In Clerks II, Smith forgoes the style of the earlier film, with color photography and a more active camera. At one point two characters get into an argument, and the camera spins around them, not heightening the drama of the scene so much as making you dizzy. You want to leap through the frame and grab the cameraman.

Set a decade after the first film, clerks Dante (Brian O'Halloran) and Randal (Jeff Anderson) are now flipping burgers at fast-food joint Mooby's, their beloved quickie mart/video store having caught fire and closed down a year earlier. Smith acknowledges Dante and Randal's stasis with his choice of opening-credit music: the Talking Heads' "Road to Nowhere."

Randal is still happily stuck in Neverland, but Dante is trying to create a new life, getting ready to move south with a moneyed, blond, hottie fiancée whose family has promised to set him up with a house and job. (The movie offers an explanation why this woman has fallen for a dumpy, thirtysomething fast-food worker, but it isn't very convincing.)

The conflict in the film comes from Randal's fear of losing his lifelong best friend and Dante being torn between a new life with his fiancée and his attraction to the lovely Mooby's manager, Becky, played by Rosario Dawson. Dawson's presence seems to inspire the film's one flight of fancy, a dance sequence that starts with Becky teaching Dante how to dance up on the roof of the restaurant.

Smith peppers Clerks II with the same kind of sex jokes and potty humor that the first film was infused with, but it all seems more flat and derivative this time.

There's a gratuitous riff on racial slurs that apes similar scenes in Spike Lee movies, but Smith completely falls off the tightrope. This type of button pushing has worked for Smith before, most notably in Chasing Amy, where the respect for every different type of character put the movie on firm ground. Here, Smith seems to be taking unseemly liberties.

Even worse is a climactic scene that combines bestiality with a romantic moment of truth. (Yes, you read that correctly.) This is Farrelly brothers territory, and the scene should build through a series of outrageous moments to a crescendo of laughs. You can sense how the scene is constructed to accomplish this, but you never feel it. Smith just isn't sharp enough to pull it off.

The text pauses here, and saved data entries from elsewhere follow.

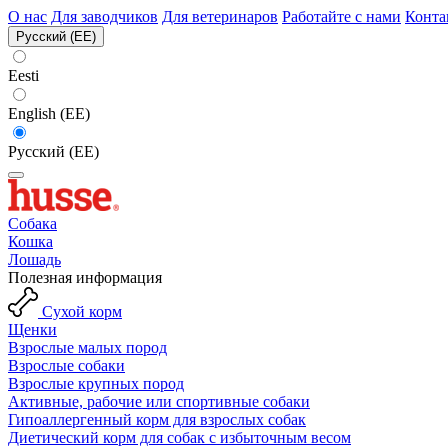
О нас
Для заводчиков
Для ветеринаров
Работайте с нами
Конта
Русский (EE)
Eesti
English (EE)
Русский (EE)
Собака
Кошка
Лошадь
Полезная информация
Сухой корм
Щенки
Взрослые малых пород
Взрослые собаки
Взрослые крупных пород
Активные, рабочие или спортивные собаки
Гипоаллергенный корм для взрослых собак
Диетический корм для собак с избыточным весом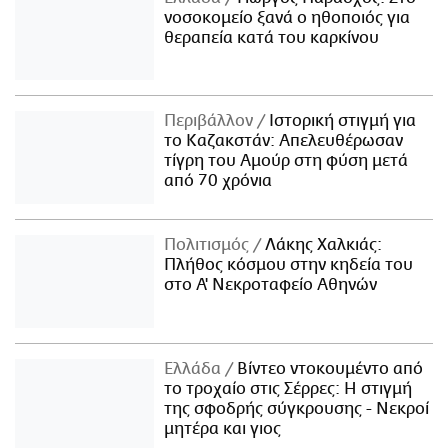
νοσοκομείο ξανά ο ηθοποιός για
θεραπεία κατά του καρκίνου
Περιβάλλον
Ιστορική στιγμή για
το Καζακστάν: Απελευθέρωσαν
τίγρη του Αμούρ στη φύση μετά
από 70 χρόνια
Πολιτισμός
Λάκης Χαλκιάς:
Πλήθος κόσμου στην κηδεία του
στο Α' Νεκροταφείο Αθηνών
Ελλάδα
Βίντεο ντοκουμέντο από
το τροχαίο στις Σέρρες: Η στιγμή
της σφοδρής σύγκρουσης - Νεκροί
μητέρα και γιος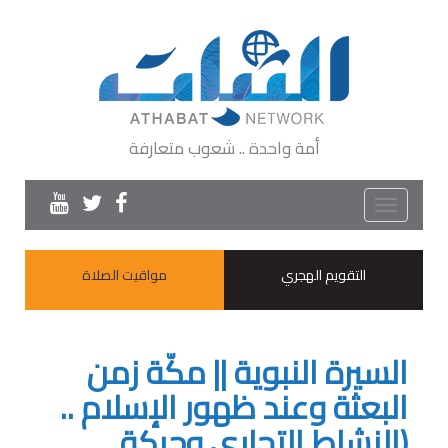
أمة واحدة .. شعوب متعارفة
Toggle
navigation
التقويم الهجري
مواقيت الصلاة
السيرة النبوية || مكّة زمن
البعثة وعند ظهور الإسلام ..
(النشاط التجاري وحركة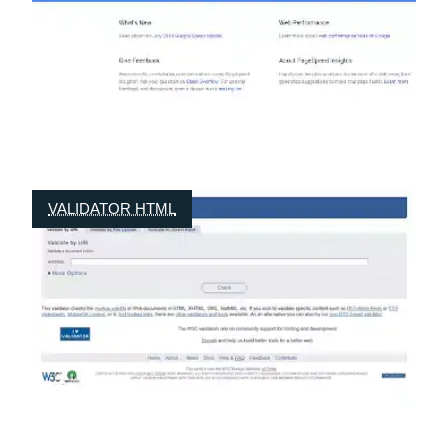
VALIDATOR HTML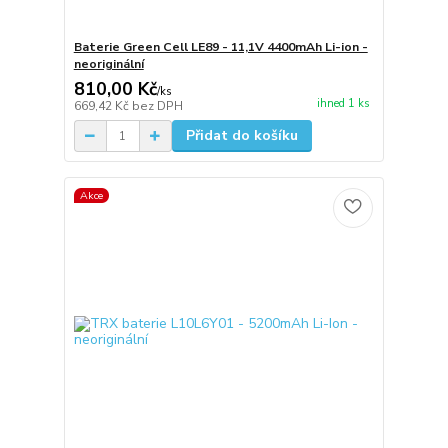
Baterie Green Cell LE89 - 11,1V 4400mAh Li-ion -
neoriginální
810,00 Kč
/
ks
ihned 1 ks
669,42 Kč
bez DPH
Přidat do košíku
Akce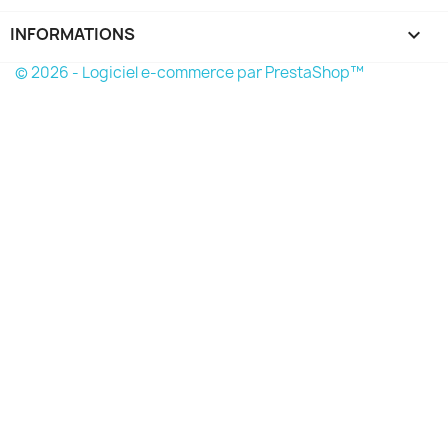
INFORMATIONS
keyboard_arrow_down
© 2026 - Logiciel e-commerce par PrestaShop™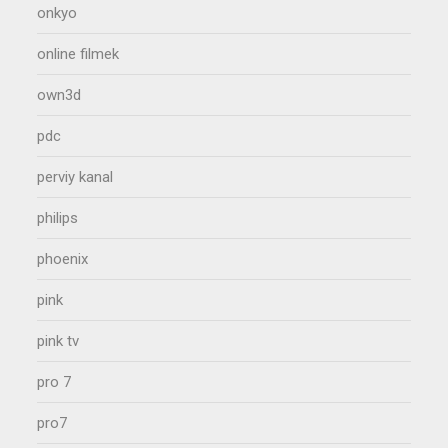
onkyo
online filmek
own3d
pdc
perviy kanal
philips
phoenix
pink
pink tv
pro 7
pro7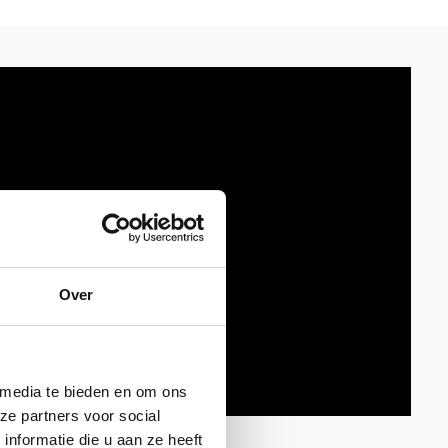
Over
 media te bieden en om ons
ze partners voor social
nformatie die u aan ze heeft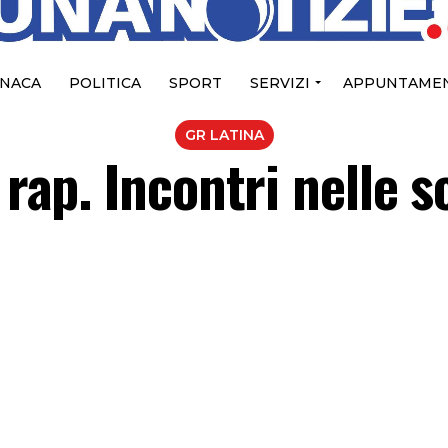
NACA
POLITICA
SPORT
SERVIZI
APPUNTAMEN
GR LATINA
 rap. Incontri nelle s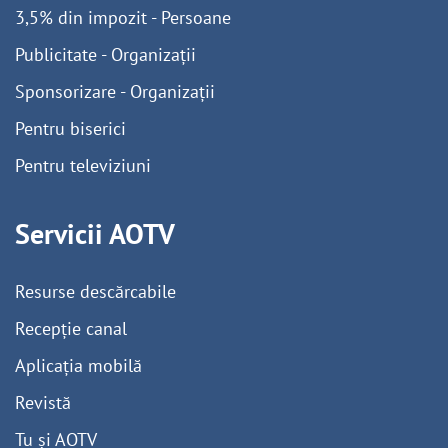
3,5% din impozit - Persoane
Publicitate - Organizații
Sponsorizare - Organizații
Pentru biserici
Pentru televiziuni
Servicii AOTV
Resurse descărcabile
Recepție canal
Aplicația mobilă
Revistă
Tu și AOTV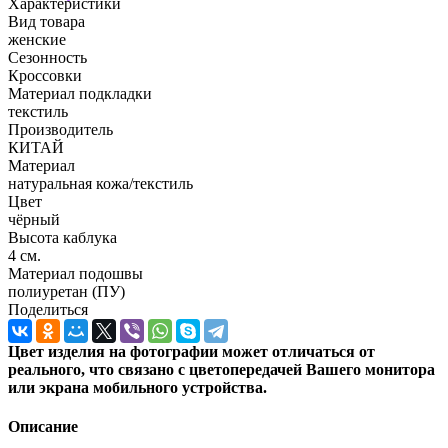
Характеристики
Вид товара
женские
Сезонность
Кроссовки
Материал подкладки
текстиль
Производитель
КИТАЙ
Материал
натуральная кожа/текстиль
Цвет
чёрный
Высота каблука
4 см.
Материал подошвы
полиуретан (ПУ)
Поделиться
Цвет изделия на фотографии может отличаться от
реального, что связано с цветопередачей Вашего монитора
или экрана мобильного устройства.
Описание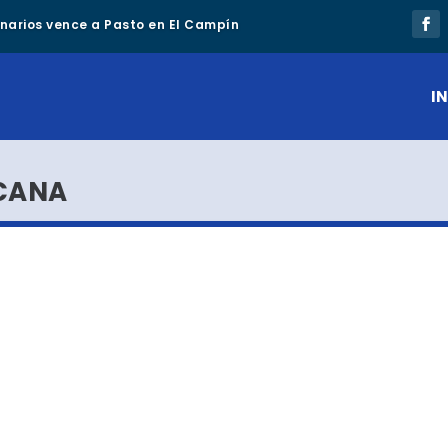
lonarios vence a Pasto en El Campín
IN
CANA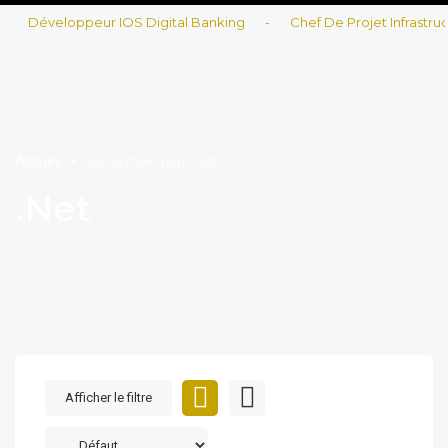
Développeur IOS Digital Banking
-
Chef De Projet Infrastructu
Accueil
Une archive pour ".Net"
.Net
Afficher le filtre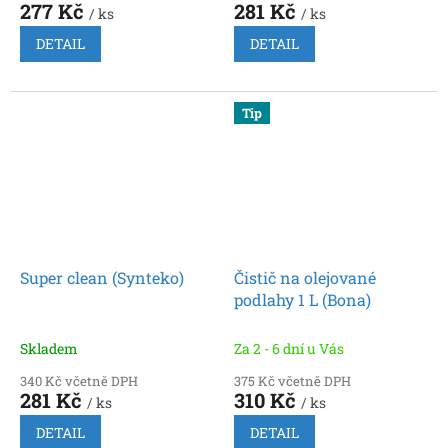
277 Kč
281 Kč
/ ks
/ ks
DETAIL
DETAIL
Tip
Super clean (Synteko)
Čistič na olejované
podlahy 1 L (Bona)
Skladem
Za 2 - 6 dní u Vás
340 Kč včetně DPH
375 Kč včetně DPH
281 Kč
310 Kč
/ ks
/ ks
DETAIL
DETAIL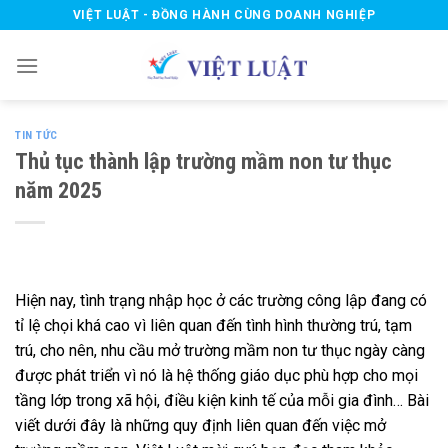
Skip
VIỆT LUẬT - ĐỒNG HÀNH CÙNG DOANH NGHIỆP
to
content
TIN TỨC
Thủ tục thành lập trường mầm non tư thục
năm 2025
Hiện nay, tình trạng nhập học ở các trường công lập đang có
tỉ lệ chọi khá cao vì liên quan đến tình hình thường trú, tạm
trú, cho nên, nhu cầu mở trường mầm non tư thục ngày càng
được phát triển vì nó là hệ thống giáo dục phù hợp cho mọi
tầng lớp trong xã hội, điều kiện kinh tế của mỗi gia đình… Bài
viết dưới đây là những quy định liên quan đến việc mở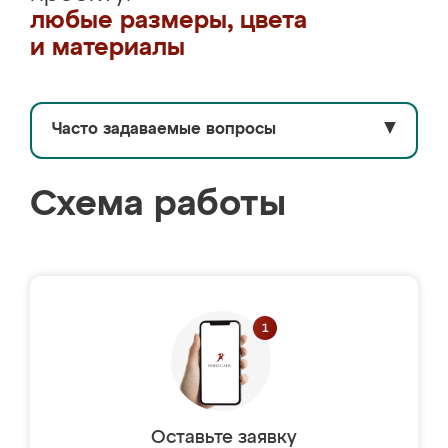
любые размеры, цвета
и материалы
Часто задаваемые вопросы
▼
Схема работы
Оставьте заявку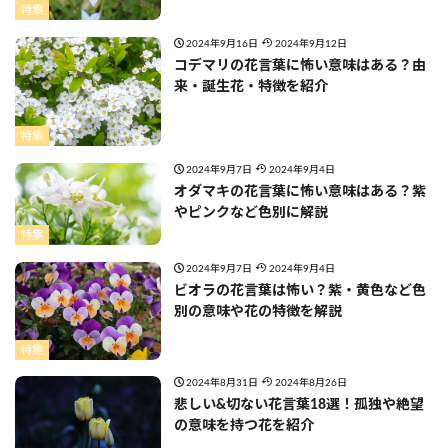
特集
2024年9月16日
2024年9月12日
コデマリの花言葉に怖い意味はある？由
来・誕生花・特徴を紹介
特集
2024年9月7日
2024年9月4日
オダマキの花言葉に怖い意味はある？紫
やピンクなど色別に解説
特集
2024年9月7日
2024年9月4日
ビオラの花言葉は怖い？紫・黄色など色
別の意味や花の特徴を解説
特集
2024年8月31日
2024年8月26日
悲しい&切ない花言葉18選！孤独や絶望
の意味を持つ花を紹介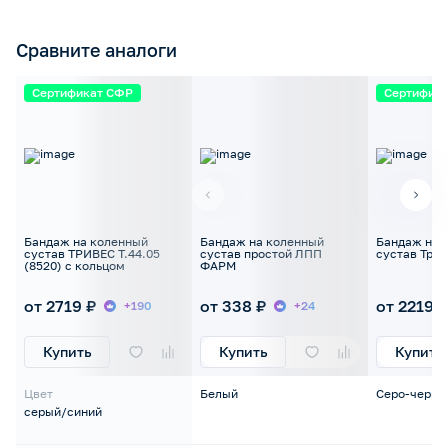
Сравните аналоги
Сертификат СФР
Сертифик
Бандаж на коленный
Бандаж на коленный
Бандаж на 
сустав ТРИВЕС Т.44.05
сустав простой ЛПП
сустав Трив
(8520) с кольцом
ФАРМ
от 2719 ₽
от 338 ₽
от 2219 ₽
+190
+24
Купить
Купить
Купить
Цвет
Белый
Серо-черны
серый/синий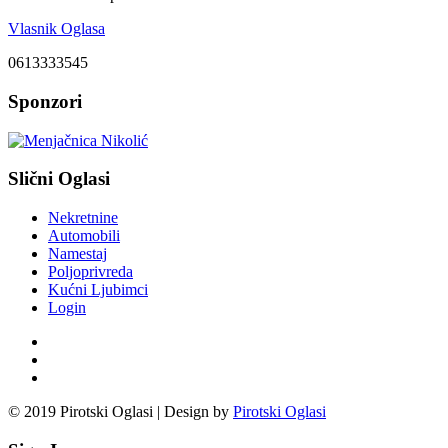
Vlasnik Oglasa
0613333545
Sponzori
Slični Oglasi
Nekretnine
Automobili
Namestaj
Poljoprivreda
Kućni Ljubimci
Login
© 2019 Pirotski Oglasi | Design by
Pirotski Oglasi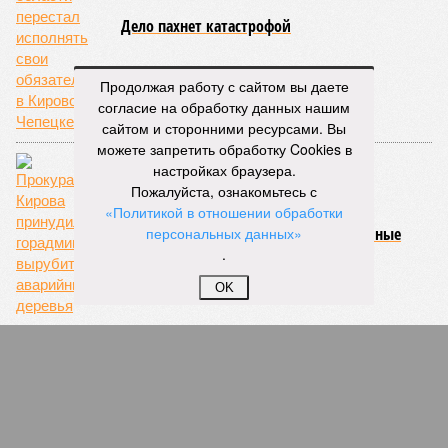
Дело пахнет катастрофой
Продолжая работу с сайтом вы даете
согласие на обработку данных нашим
сайтом и сторонними ресурсами. Вы
можете запретить обработку Cookies в
настройках браузера.
Пожалуйста, ознакомьтесь с
«Политикой в отношении обработки
Прокуратура Кирова принудила
горадминистарцию вырубить аварийные
персональных данных»
деревья
.
OK
Птица счастья «с градусом»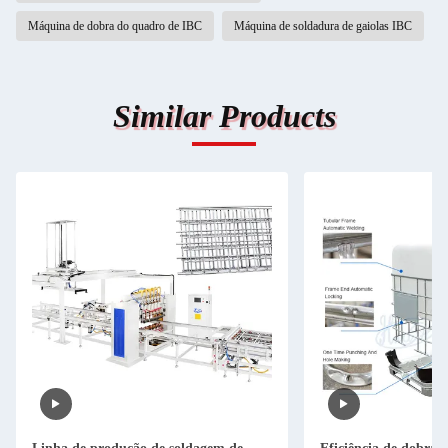
Máquina de dobra do quadro de IBC
Máquina de soldadura de gaiolas IBC
Similar Products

Clerks II doesn't feel like a movie that needed to be made, especially since Smith has already made it. And I don't mean the first Clerks. I'm talking about 1997's Chasing Amy, which contained most of the qualities and tackled most of the themes of Clerks II with far greater success. In that movie, Dante's Everyman persona and Randal's jackass sidekick were inhabited by real actors -- Ben Affleck and Jason Lee. Like Clerks II, it was concerned with the plight of the standard Kevin Smith hero as he tried to overcome Peter Pan syndrome and find adult love. It had a quirky, sexually available dream girl. And, in Chasing Amy, Smith's shock language and politically incorrect bits felt earned -- genuinely funny and even insightful.

Clerks II feels like a safety move by a filmmaker unsure about where to go next. It's genial and optimistic in the same way that's helped much of Smith's work overcome its limitations. But it just isn't very good.